Similarly as before, we can see the distribution of events of the 10 most harmful types by plotting:
top10 <- MaterialImpact[order(Rank, decreasing = T)[1:10], Group]
ggplot(data = StormData2[Group %in% top10]) + geom_jitter(aes(x = Group, y = PROPDMG,
color = "Property Damage", alpha = PROPDMG)) + geom_jitter(aes(x = Group,
y = CROPDMG, color = "Crop Damage", alpha = CROPDMG)) + coord_flip() + ggtitle("Monetary cost of most damaging events") +
xlab("Event group") + ylab("Cost in US Dollars") + scale_y_log10(breaks = as.vector(c(1,
5) %*% t(10^(1:14)))) + theme(axis.text.x = element_text(angle = -90, hjust = 1)) +
scale_x_discrete(limits = rev(top10)) + scale_alpha(guide = "none") + scale_colour_manual("",
breaks = c("Property Damage", "Crop Damage"), values = c("black", "green"))
Since the damage costs spam a very large range, we plotted the money quantities in logarithmic scale.
Hail and Thunderstorms seem to be the most common damaging events for crops. While ice, huricanes, tornados and wind are more damaging for property.
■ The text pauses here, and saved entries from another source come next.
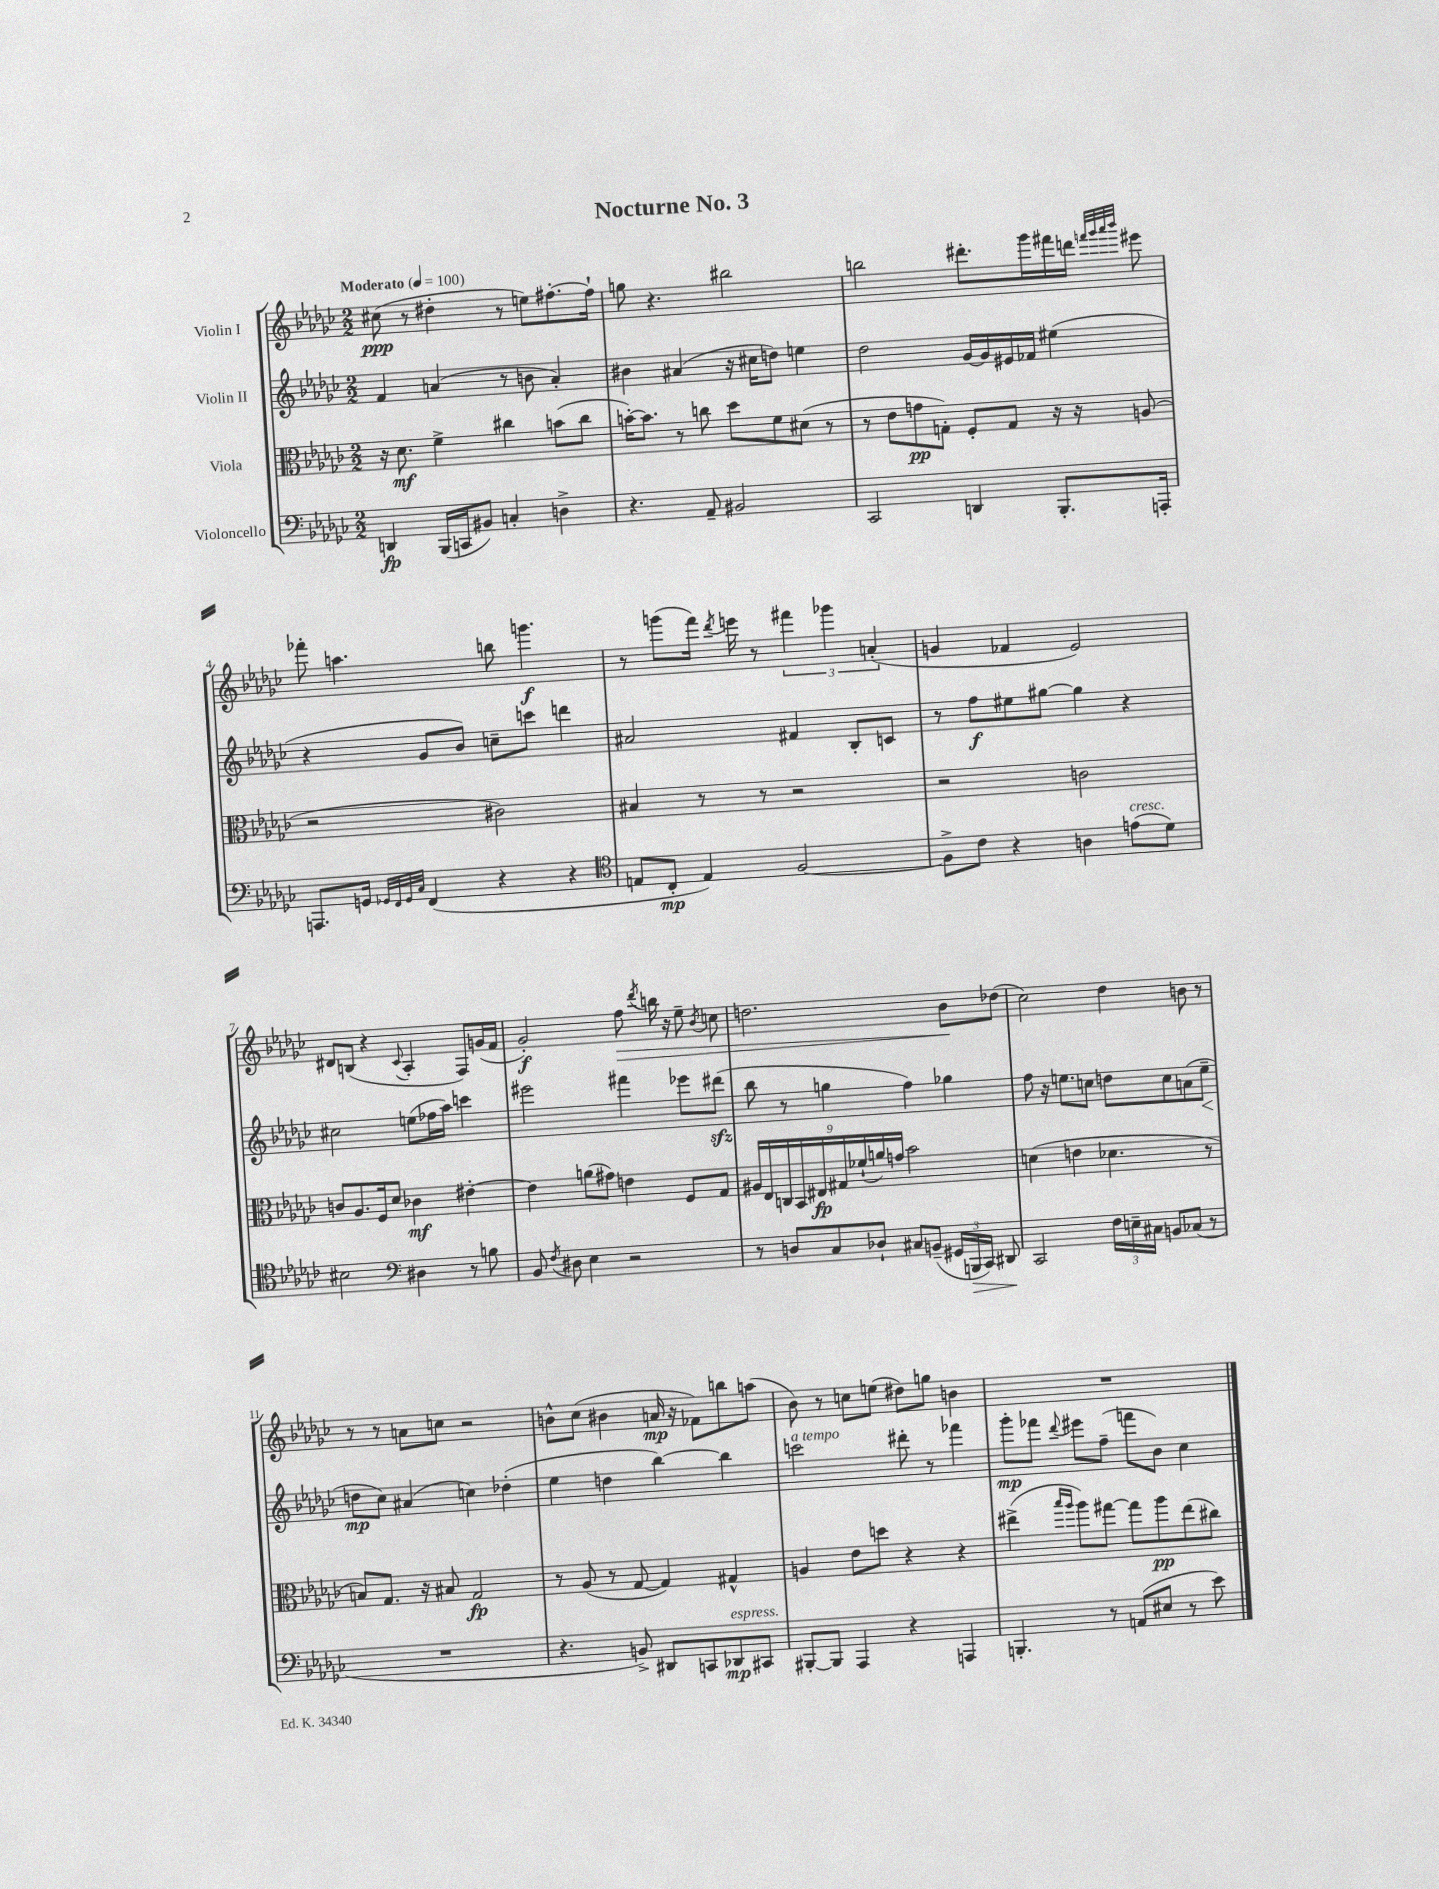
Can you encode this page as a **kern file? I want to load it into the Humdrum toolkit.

**kern	**dynam	**kern	**dynam	**kern	**dynam	**kern	**dynam
*part4	*part4	*part3	*part3	*part2	*part2	*part1	*part1
*staff4	*staff4	*staff3	*staff3	*staff2	*staff2	*staff1	*staff1
*I"Violoncello	*	*I"Viola	*	*I"Violin II	*	*I"Violin I	*
*clefF4	*	*clefC3	*	*clefG2	*	*clefG2	*
*k[b-e-a-d-g-c-]	*	*k[b-e-a-d-g-c-]	*	*k[b-e-a-d-g-c-]	*	*k[b-e-a-d-g-c-]	*
*M2/2	*	*M2/2	*	*M2/2	*	*M2/2	*
*MM100	*	*MM100	*	*MM100	*	*MM100	*
=1	=1	=1	=1	=1	=1	=1	=1
!	!	!	!	!	!	!LO:TX:a:B:t=Moderato	!
4DDn/	fp	16r	.	4f/	.	(8cc#X\	ppp
.	.	8.d-\	mf	.	.	.	.
.	.	.	.	.	.	8r	.
(16BBB-/LL	.	4f^\	.	(4an/	.	4dd#X'\	.
16CCn/J	.	.	.	.	.	.	.
8BB#X/J)	.	.	.	.	.	.	.
4Cn'/	.	4cc#X\	.	8r	.	8r	.
.	.	.	.	8bn\	.	8een\L)	.
4Dn^\	.	(8bn\L	.	4a'/)	.	[8.ff#X'\	.
.	.	8cc#\J	.	.	.	.	.
.	.	.	.	.	.	16ff#`\Jk]	.
=2	=2	=2	=2	=2	=2	=2	=2
4.r	.	[16bn'\KL)	.	4b#X\	.	8ggn\	.
.	.	8.b\J]	.	.	.	.	.
.	.	.	.	.	.	4.r	.
.	.	8r	.	(4a#X/	.	.	.
8AA-~/	.	8ccn\	.	.	.	.	.
2BB#X/	.	8dd-\L	.	16r	.	2bb#X\	.
.	.	.	.	16cc#X\KL	.	.	.
.	.	8f\	.	8ddn\J)	.	.	.
.	.	(8d#X\J	.	4een\	.	.	.
.	.	8r	.	.	.	.	.
=3	=3	=3	=3	=3	=3	=3	=3
2CC-/	.	8r	.	2dd-\	.	2bbn\	.
.	.	8e-\L	.	.	.	.	.
.	.	8gn\	pp	.	.	.	.
.	.	8Gn'\J)	.	.	.	.	.
4DDn/	.	8F'/L	.	[16g-/LL	.	8.ddd#X'\L	.
.	.	.	.	16g-/]	.	.	.
.	.	8G/J	.	16e#X/	.	.	.
.	.	.	.	16f-X/JJ	.	16ggg-\L	.
8.BBB-'/L	.	16r	.	(4ee#X\	.	16fff#X\	.
.	.	16r	.	.	.	16dddn\JJ	.
.	.	.	.	.	.	32qqfffn/LLL	.
.	.	.	.	.	.	32qqggg-/	.
.	.	.	.	.	.	32qqaaa-/	.
.	.	.	.	.	.	32qqbbb-/JJJ	.
.	.	(8An/	.	.	.	8eee#X\	.
16AAAn'/Jk	.	.	.	.	.	.	.
!!LO:LB:g=z
=4	=4	=4	=4	=4	=4	=4	=4
8.AAAn/L	.	2r	.	4r	.	8fff-X'\	.
.	.	.	.	.	.	4.aan\	.
16GGn/Jk	.	.	.	.	.	.	.
32qqGG-X/LLL	.	.	.	.	.	.	.
32qqFF/	.	.	.	.	.	.	.
32qqGG-/	.	.	.	.	.	.	.
32qqC-/JJJ	.	.	.	.	.	.	.
(4FF/	.	.	.	8g-/L	.	.	.
.	.	.	.	8b-/J)	.	.	.
4r	.	2c#X\)	.	8ccn~\L	.	8bbn\	.
.	.	.	.	8cccn\J	.	4.gggn\	f
4r	.	.	.	4dddn\	.	.	.
=5	=5	=5	=5	=5	=5	=5	=5
*clefC4	*	*	*	*	*	*	*
8En/L	.	4B#X/	.	2a#X/	.	8r	.
8C-'/J	mp	.	.	.	.	(8gggn\L	.
4E/)	.	8r	.	.	.	16fff\Jk)	.
.	.	.	.	.	.	8qddd-/	.
.	.	.	.	.	.	16eeen\	.
.	.	8r	.	.	.	8r	.
[2F/	.	2r	.	4f#X/	.	6fff#X\	.
.	.	.	.	.	.	6ggg-X\	.
.	.	.	.	8B-'/L	.	.	.
.	.	.	.	.	.	(6an'/	.
.	.	.	.	8cn/J	.	.	.
=6	=6	=6	=6	=6	=6	=6	=6
8F^\L]	.	2r	.	8r	.	4gn/	.
8c-\J	.	.	.	8ff\L	f	.	.
4r	.	.	.	8ee#X\	.	4f-X/	.
.	.	.	.	[8gg#X\J	.	.	.
4An\	.	2cn\	.	4gg#\]	.	2e-/)	.
!LO:TX:a:i:t=cresc.	!	!	!	!	!	!	!
(8en\L	.	.	.	4r	.	.	.
8d-\J)	.	.	.	.	.	.	.
!!LO:LB:g=z
=7	=7	=7	=7	=7	=7	=7	=7
2B#X\	.	8cn/L	.	2cc#X\	.	8d#X/L	.
.	.	8.A-/	.	.	.	(8Bn/J	.
.	.	.	.	.	.	4r	.
.	.	16F/k	.	.	.	.	.
.	.	8d-/J	.	.	.	.	.
*clefF4	*	*	*	*	*	*	*
.	.	.	.	.	.	8qqc-/	.
4D#X\	.	4c-X\	mf	(8een\L	.	4A-'/	.
.	.	.	.	16ff-X\L	.	.	.
.	.	.	.	16aa-\JJ)	.	.	.
8r	.	[4e#X'\	.	4cccn\	.	8F/L)	.
8Bn\	.	.	.	.	.	(16gn/L	.
.	.	.	.	.	.	16f/JJ	.
=8	=8	=8	=8	=8	=8	=8	=8
8BB-/	.	4e#\]	.	2eee#X\	.	2g-'/)	f
8qF/	.	.	.	.	.	.	.
8D#X\	.	.	.	.	.	.	.
4E-\	.	(8an\L	.	.	.	.	.
.	.	8g#X\J)	.	.	.	.	.
!	!	!	!	!	!	!	!LO:HP:b
2r	.	4en\	.	4fff#X\	.	8ff\	>
.	.	.	.	.	.	8qddd-/	.
.	.	.	.	.	.	16bbn\	.
.	.	.	.	.	.	16r	.
.	.	8F/L	.	8eee-X\L	.	8ee-~\	.
.	.	.	.	.	.	8qb-/	.
.	.	8G-/J	.	(8ddd#Xzz\J	.	8ccn\	.
=9	=9	=9	=9	=9	=9	=9	=9
8r	.	18A#X/LL	.	8bb-\	.	2.ddn\	.
.	.	18E-/	.	.	.	.	.
.	.	18Cn/	.	.	.	.	.
8Dn/L	.	.	.	8r	.	.	.
.	.	18BB-/	.	.	.	.	.
.	.	18E#X/	fp	.	.	.	.
8C-/	.	.	.	4ggn\	.	.	.
.	.	18G#X/	.	.	.	.	.
.	.	(18f-X`/	.	.	.	.	.
8D-X`/J	.	.	.	.	.	.	.
.	.	18an/)	.	.	.	.	.
.	.	18gn/JJ	.	.	.	.	.
8C#X/L	.	2b-\	.	4ff\)	.	.	.
(8BBn~/J	.	.	.	.	.	.	.
24GG#X/LL	.	.	.	4gg-X\	.	8b-\L	.
!	!LO:HP:b	!	!	!	!	!	!
24BBBn/	>	.	.	.	.	.	.
24CC-/JJ)	.	.	.	.	.	.	.
8DD#X/	.	.	.	.	.	(8dd-X\J	]
.	]	.	.	.	.	.	.
=10	=10	=10	=10	=10	=10	=10	=10
2CC-/	.	(4dn\	.	8ff\	.	2cc-\)	.
.	.	.	.	16r	.	.	.
.	.	.	.	8.een\L	.	.	.
.	.	4en\	.	.	.	.	.
.	.	.	.	8ccn\J	.	.	.
24F\LL	.	4.d-X\	.	8ddn\L	.	4dd-\	.
24En~\	.	.	.	.	.	.	.
24C#X\JJ	.	.	.	.	.	.	.
8BBn/L	.	.	.	8cc\	.	.	.
(8C-X/J	.	.	.	(8an\	.	8bn\	.
!	!	!	!	!	!LO:HP:b	!	!
8r	.	8r	.	8ee~\J	<	8r	.
!!LO:LB:g=z
=11	=11	=11	=11	=11	=11	=11	=11
1r	.	8Bn/L)	.	8ddn\L	mp	8r	.
.	.	8.G-/J	.	8cc-\J)	[	8r	.
.	.	.	.	(4a#X/	.	8an\L	.
.	.	16r	.	.	.	.	.
.	.	8B#X/	.	.	.	8ccn\J	.
.	.	2G-/	fp	4ccn\)	.	2r	.
.	.	.	.	(4dd-X'\	.	.	.
=12	=12	=12	=12	=12	=12	=12	=12
4.r	.	8r	.	4ee-\	.	8bn^^\L	.
.	.	(8A-/	.	.	.	(8cc-\J	.
.	.	8r	.	4ddn\	.	4b#X\	.
8BBn^/)	.	[8G-/	.	.	.	.	.
8DD#X/L	.	4G-/])	.	[4bb-\)	.	16an/	mp
.	.	.	.	.	.	16r	.
8CCn/	.	.	.	.	.	8f-X\L)	.
!LO:TX:a:i:t=espress.	!	!	!	!	!	!	!
8DD-X/	mp	4G#X^^/	.	4bb-\]	.	8bbn\	.
8CC#X/J	.	.	.	.	.	(8aan\J	.
=13	=13	=13	=13	=13	=13	=13	=13
!	!	!	!	!LO:TX:a:i:t=a tempo	!	!	!
[8BBB#X'/L	.	4An/	.	2cccn\	.	8b-\)	.
8BBB#/J]	.	.	.	.	.	8r	.
4AAA-/	.	8e-\L	.	.	.	8ccn\L	.
.	.	8ddn\J	.	.	.	(8een\J	.
4r	.	4r	.	8ddd#X'\	.	8dd#X\L)	.
.	.	.	.	8r	.	8ggn\J	.
4AAAn/	.	4r	.	4fff-X\	.	4bn\	.
=14	=14	=14	=14	=14	=14	=14	=14
4.BBBn'/	.	(4ee#X^\	.	8ggg-'\L	mp	1r	.
.	.	.	.	8fff-X\J	.	.	.
.	.	16qqbb-/LL	.	.	.	.	.
.	.	16qqaa-/JJ	.	8qqddd-/	.	.	.
.	.	8aa-\L)	.	8eee#X\L	.	.	.
8r	.	[8gg#X\J	.	(8ff~\J	.	.	.
(8AAn/L	.	8gg#\L]	.	8fffn\L	.	.	.
8E#X/J	.	8aa-\	pp	8b-\J)	.	.	.
8r	.	(8ee#\	.	4cc-\	.	.	.
8e-\)	.	8cc#X\J)	.	.	.	.	.
==	==	==	==	==	==	==	==
*-	*-	*-	*-	*-	*-	*-	*-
The crop damages rarely surpase the 10.000.000 dollars. However, Thunderstorms and Hurricanes can reach much higher damage values slightly more often than the rest of the events.
In this plot we can again see traces of our multicriteria ranking system. For example, the hurricanes/Tropical storms are not as common as othe events, however, when they occur, the damage is comparable to thunderstorms or tornados which are much more common.